--- DATASET RECORDS ---

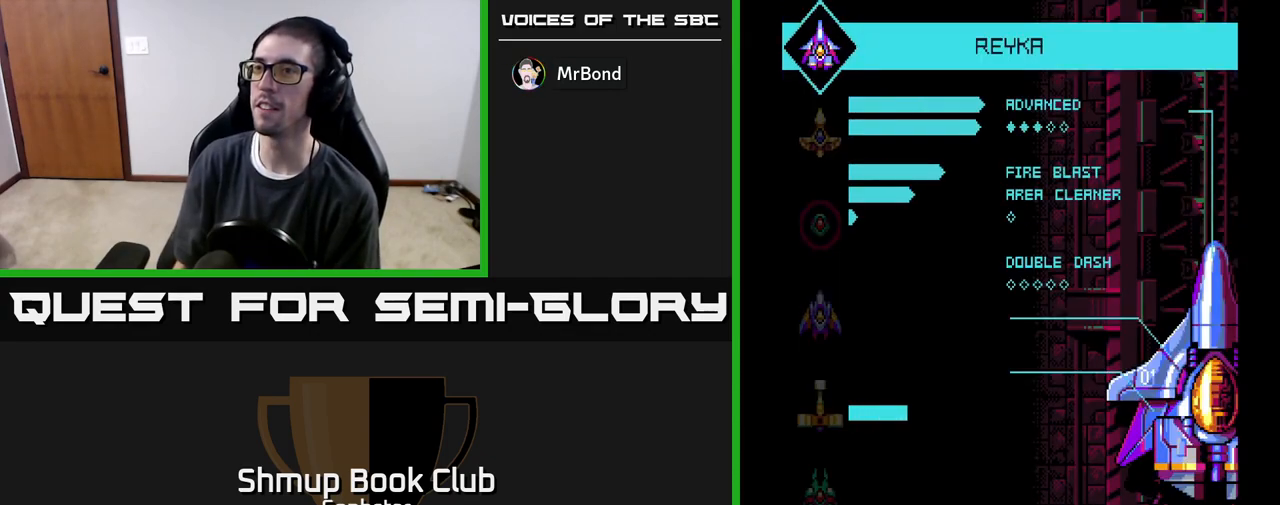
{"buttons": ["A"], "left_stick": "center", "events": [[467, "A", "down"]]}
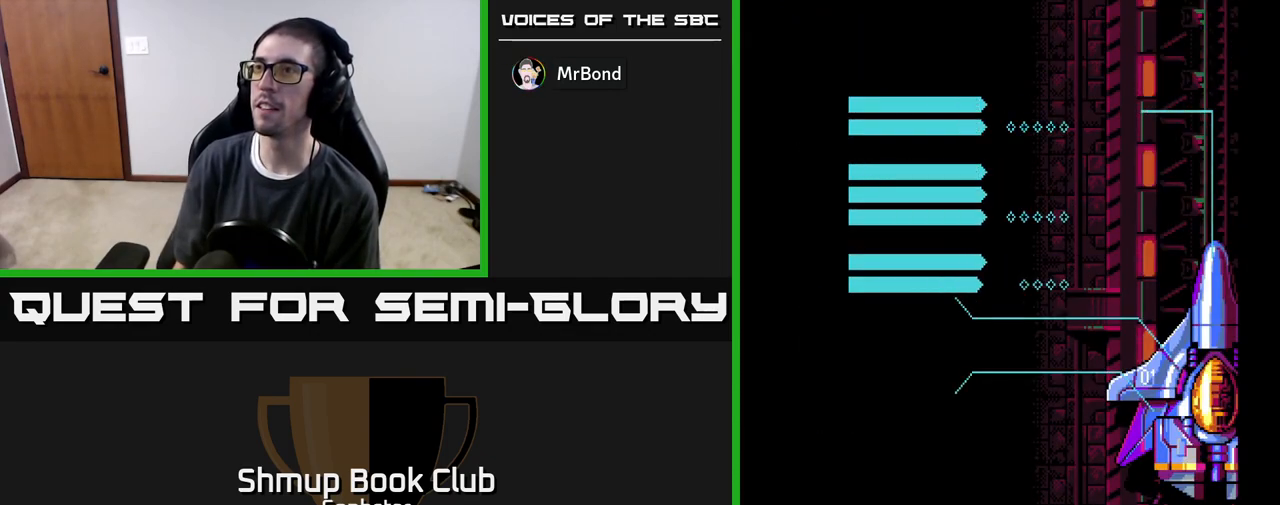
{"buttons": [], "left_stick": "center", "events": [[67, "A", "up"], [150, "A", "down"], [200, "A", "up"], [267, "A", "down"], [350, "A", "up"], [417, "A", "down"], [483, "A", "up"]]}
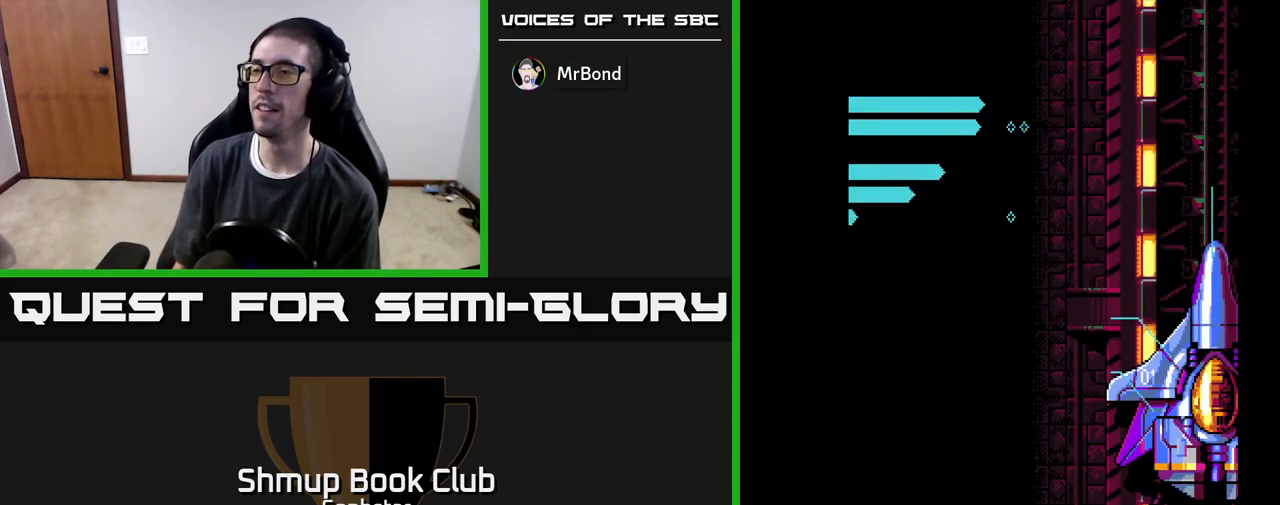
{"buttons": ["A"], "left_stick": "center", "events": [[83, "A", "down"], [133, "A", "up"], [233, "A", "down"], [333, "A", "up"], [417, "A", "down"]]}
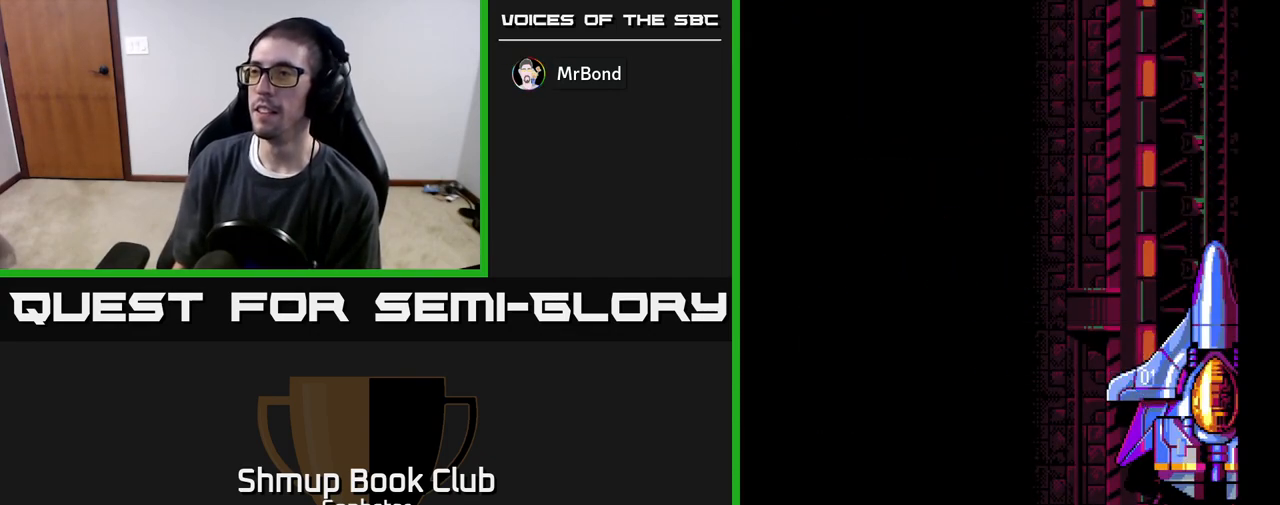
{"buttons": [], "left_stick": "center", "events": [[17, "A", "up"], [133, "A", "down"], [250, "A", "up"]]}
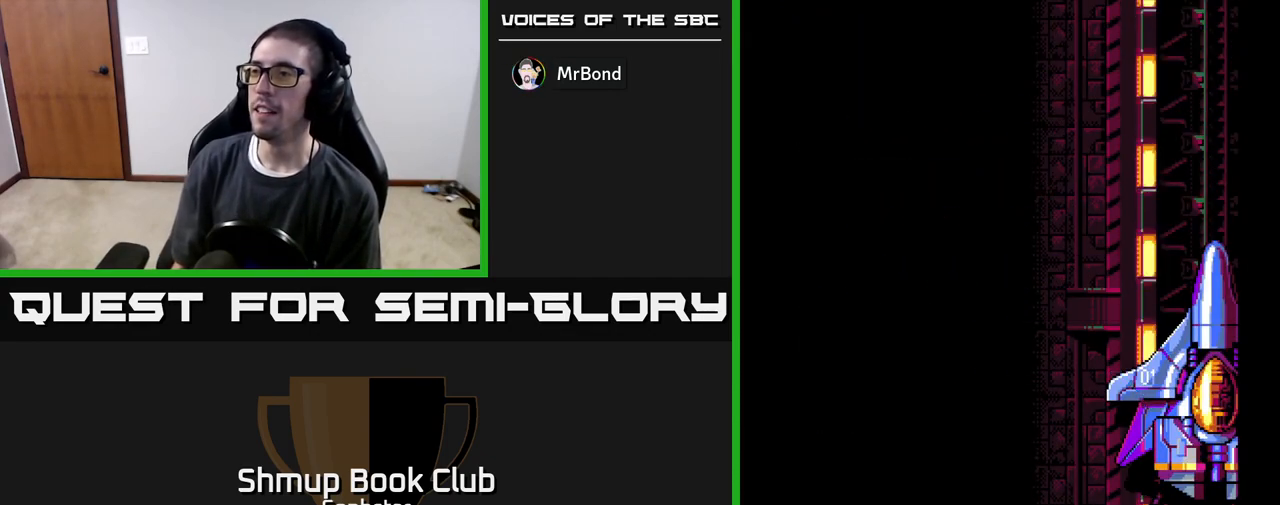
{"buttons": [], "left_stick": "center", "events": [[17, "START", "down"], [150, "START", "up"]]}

---

Without the pictures, give all the records above again exactly.

{"buttons": ["A"], "left_stick": "center", "events": [[467, "A", "down"]]}
{"buttons": [], "left_stick": "center", "events": [[67, "A", "up"], [150, "A", "down"], [200, "A", "up"], [267, "A", "down"], [350, "A", "up"], [417, "A", "down"], [483, "A", "up"]]}
{"buttons": ["A"], "left_stick": "center", "events": [[83, "A", "down"], [133, "A", "up"], [233, "A", "down"], [333, "A", "up"], [417, "A", "down"]]}
{"buttons": [], "left_stick": "center", "events": [[17, "A", "up"], [133, "A", "down"], [250, "A", "up"]]}
{"buttons": [], "left_stick": "center", "events": [[17, "START", "down"], [150, "START", "up"]]}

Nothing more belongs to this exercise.